Dinner · Beef · Braised
Bread Crust Rolled Flank Steak With Gravy
Ingredients
- 1 flank steak, scored and trimmed
- 2 cups stale bread, soaked in cold water, pressed dry, and sieved
- 4 tablespoons shortening, divided
- 1 cup finely chopped onions
- 1 bunch potherbs, chopped fine
- 1 tablespoon salt
- 1 teaspoon pepper
- 3/4 cup flour
- 1 cup boiling water
- 4 large onions
Method
- 1 Mix the sieved bread, 4 tablespoons shortening, 1 cup chopped onions, potherbs, salt, and pepper in a bowl.
- 2 Spread the mixture evenly over the flank steak, then roll it up tightly and tie securely with kitchen string.

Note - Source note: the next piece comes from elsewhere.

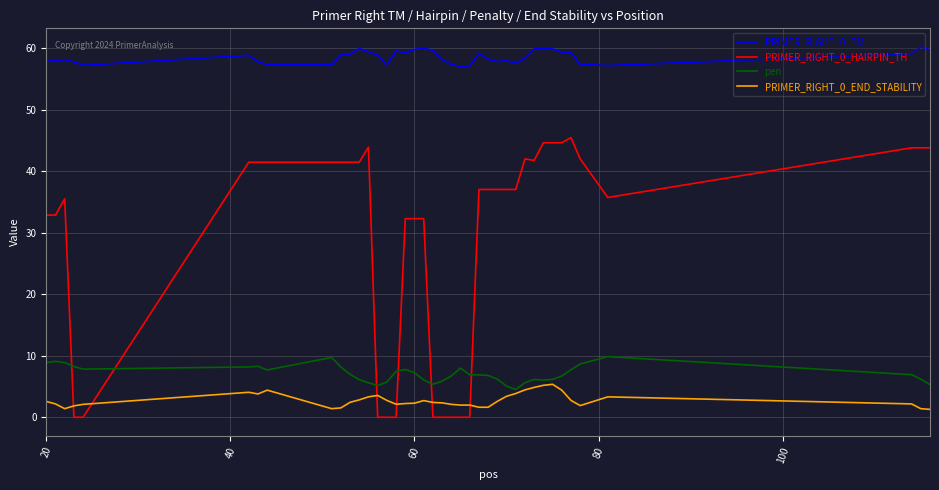

What is the difference between the maximum and minimum values in the PRIMER_RIGHT_0_TM series?

3.2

- 3 Pat 3/4 cup flour over the outside of the rolled steak.
- 4 Heat remaining 4 tablespoons shortening in a deep saucepan until smoking hot. Brown the steak on all sides, turning frequently.
- 5 Add 1 cup boiling water, cover, and simmer for 30 minutes plus 30 minutes per pound of meat weight.
- 6 Add 4 large onions during the last stage of cooking. Remove steak and boil the remaining liquid to create a gravy.